Anne, Learning Languages Area Director at Epsom Girls Grammar School, saw the potential of participating in Shared Histories from the outset in October 2013. Anne answers three questions to outline here her students’ journey in developing both the project and their language skills
➔ Can you describe the impact of Shared Histories for you and your students?
The impact is remarkable. The project has allowed students to connect not only with the past but also to the future.
Our school began in 1917. As a result of the project we have read early school magazines which tell of the war efforts of the first students of our school. Some of those first students have great granddaughters now attending the school so the links have been poignant. Reaching forward to 2017, we have our school centenary so, because of the project, we now have a representative on the centennial committee and there will be a WW1 component to those centennial celebrations.
Also because of the project, our principal, Madeline Gunn, sent us to a WW1 collaboration meeting at Auckland Council and we were able to connect with the right people who gave funding to an Old Girl who had been campaigning for funds to repair and renew the WW1 memorial and gardens at Marivare Reserve on Ranfurley Road. That has now been actioned by the Council and four of our students will be taking part in the ANZAC ceremonies to be held there in the few days after our return from our trip to France this April. They will share the impact of the trip with those gathered to remember the fallen of our community.
Of course the lifelong friendships that are being forged by New Zealand and French students through the online communications, gifts and the trip we can only imagine. Those connections have been both with France and with Germany.
➔ Has the quality of your project exceeded your expectations?
I understand completely that the success of our project is due in large part to the staff in our French partner school. Such a great team (English teachers and Librarian) that we are dealing with. They have even been fundraising for our visit, which is humbling, so the generous gift of money from the French Embassy will be well received. The Wall of Remembrance designed by an artist and created by the students in France (as you can see by the entries on the webpages [LINKS]) is going to be a lasting memorial to our partnership. Such excellent quality!!! Definitely exceeded expectations.
What do you think are the key things students are learning from being involved?
I know that the French language students in the school have enthusiastically embraced the project as we have integrated different, level-appropriate elements into assessments from year 9 to 13. http://sharedhistories.com/what/projects/item/256-autre-regard-sur-la-guerre-lettres-de-la-terminale-l-lgt-gay-lussac Those tasks have allowed students to learn many facts about WW1 and to respond creatively to what they have learned. They have in the process learned new language, made new friends in France, connected with the Old Girls of our school community and with our community at large.
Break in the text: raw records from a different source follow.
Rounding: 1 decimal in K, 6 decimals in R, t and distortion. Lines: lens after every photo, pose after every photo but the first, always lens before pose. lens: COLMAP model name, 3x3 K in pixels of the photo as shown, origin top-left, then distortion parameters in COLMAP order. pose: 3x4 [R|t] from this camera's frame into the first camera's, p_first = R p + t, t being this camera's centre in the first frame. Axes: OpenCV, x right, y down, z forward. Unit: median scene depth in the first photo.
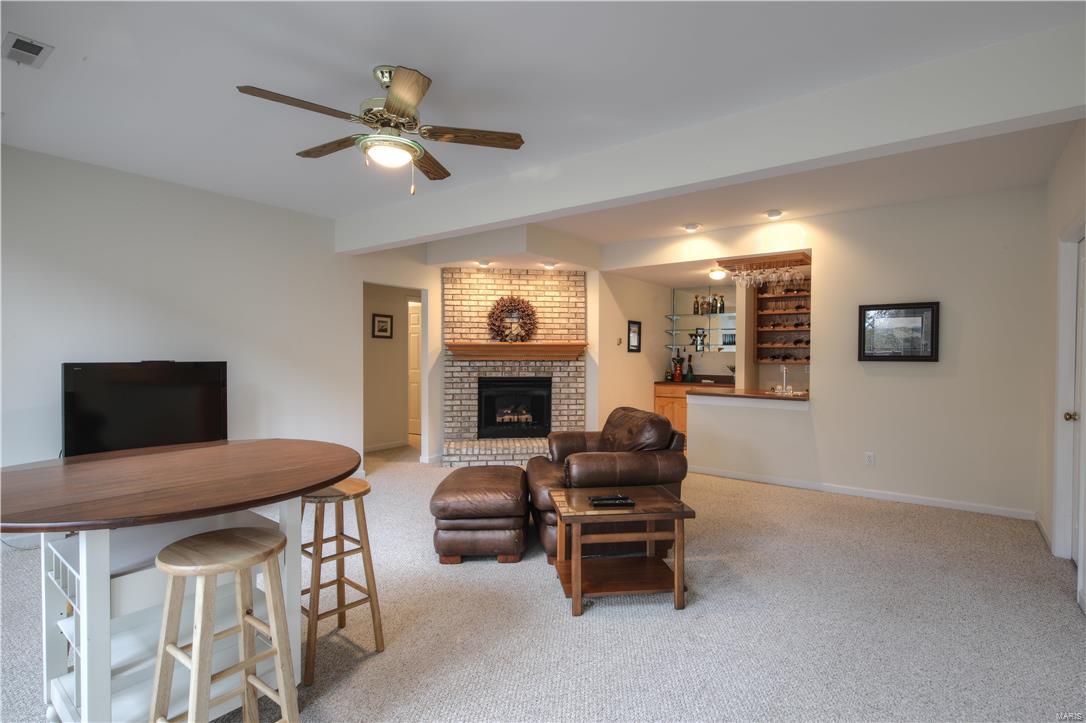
lens RADIAL K [[539.0, 0, 543.0], [0, 539.0, 361.5], [0, 0, 1]] dist [-0.000249, -0.000001]
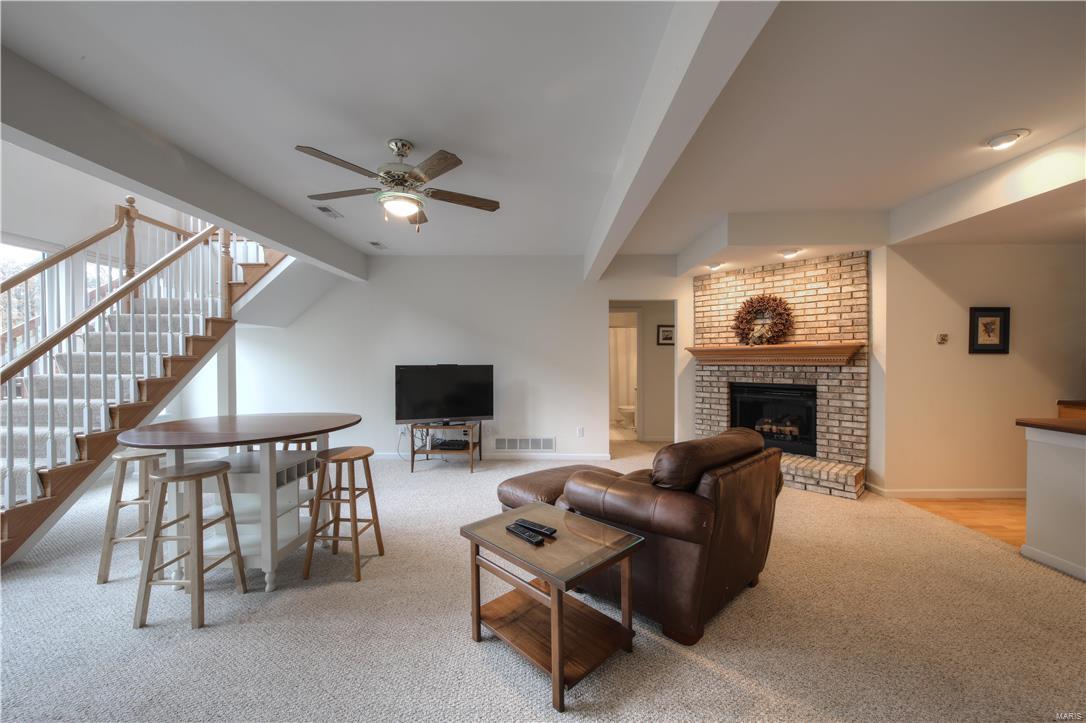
lens RADIAL K [[415.1, 0, 543.0], [0, 415.1, 361.5], [0, 0, 1]] dist [-0.000311, -0.000097]
pose [[0.581493, -0.001442, -0.813550, 0.296636], [-0.004472, 0.999978, -0.004968, -0.002983], [0.813539, 0.006527, 0.581474, 0.283479]]
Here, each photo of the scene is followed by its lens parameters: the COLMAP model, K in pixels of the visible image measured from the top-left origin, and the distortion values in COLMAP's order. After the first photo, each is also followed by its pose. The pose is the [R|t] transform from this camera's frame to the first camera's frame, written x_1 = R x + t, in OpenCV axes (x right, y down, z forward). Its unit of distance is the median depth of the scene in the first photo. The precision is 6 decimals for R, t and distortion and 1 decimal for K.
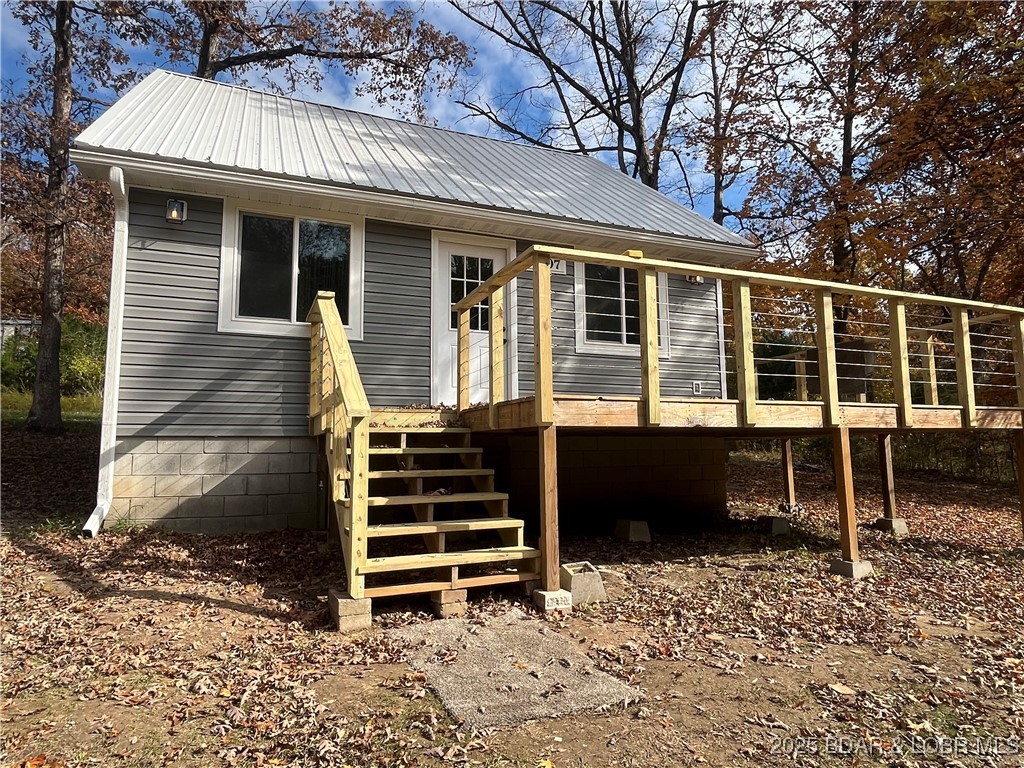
lens RADIAL K [[626.6, 0, 512.0], [0, 626.6, 384.0], [0, 0, 1]] dist [-0.001335, -0.000430]
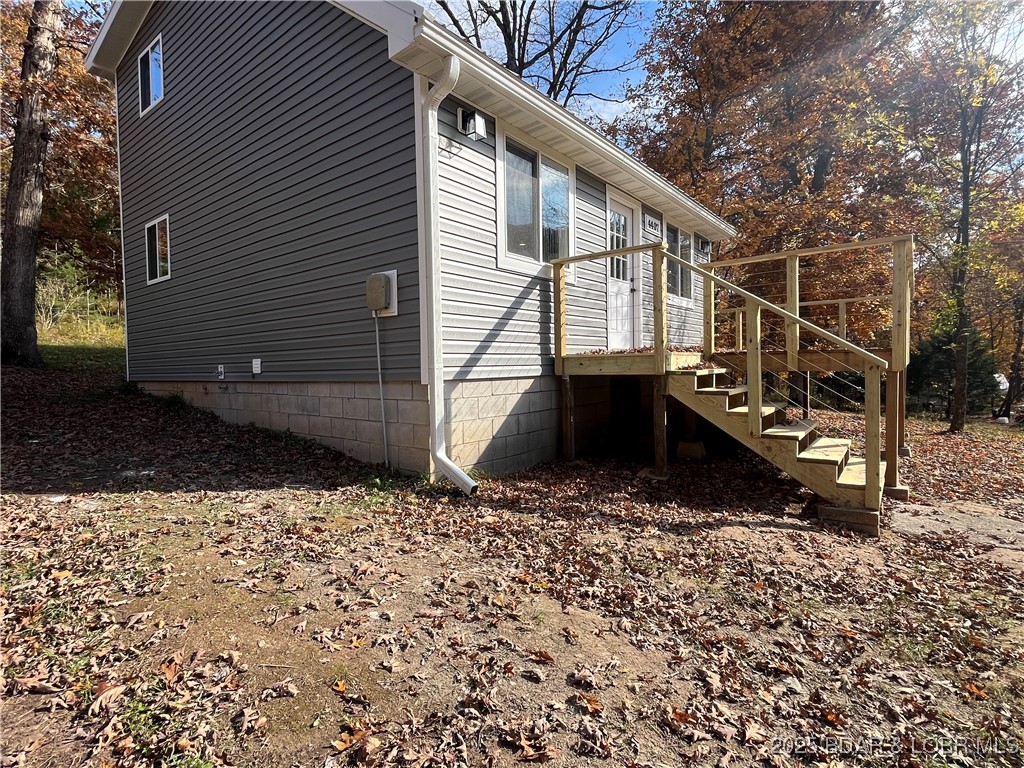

Technologies, in particular social networking platforms like Edmodo and the SharedHistories blog, have enabled students in France and New Zealand to communicate with each other in both languages and publish what they have been doing. Having real audience for their work has been motivating.
The symbolic care packages that have been sent back http://sharedhistories.com/what/projects/item/282-year-12-reading-the-gay-lussac-poetry and forth between the two schools have also been pertinent as students have learned to knit poppies (with much help from adults the school community because kids don’t learn how to knit these days!), they have purchased gifts (postcards, stamps, coins, kiwiana), written poems and painted plaques with the real French audience in mind. With great delight they have in turn opened the touching gifts of poetry, music, brochures etc from France. [link]
The impact of the trip cannot be underestimated. We are four weeks out from departure and everyone is getting very excited.
➔ What role have you, the teacher played? What feedback can you offer?
The staff at our school (one historian and four French language teachers) have largely been facilitators and administrators – setting up the assignments, the Edmodo sites, speaking at assemblies, attending meetings in the community, garnering support for and organising the trip, and doing the paperwork required to gain approval from French, German and New Zealand school systems to set up sister school arrangements which will ensure the project carries on out into the future.
It also needs to be acknowledged that our Principal has supported us all the way, asking us to present at assemblies, as have librarians who have kindly created displays of the contents of care packages for all the school to see and enjoy.
Feedback/advice to future schools wishing to facilitate such a project is to understand clearly the small window of time in which we have to communicate with schools in Europe given the mismatch between our holidays and theirs. It is also important to understand just how much such a project can snowball and how much commitment is involved to make it happen and especially to keep the momentum going for the duration. Having the project integrated into the assessment cycle across all levels has helped to keep us on track.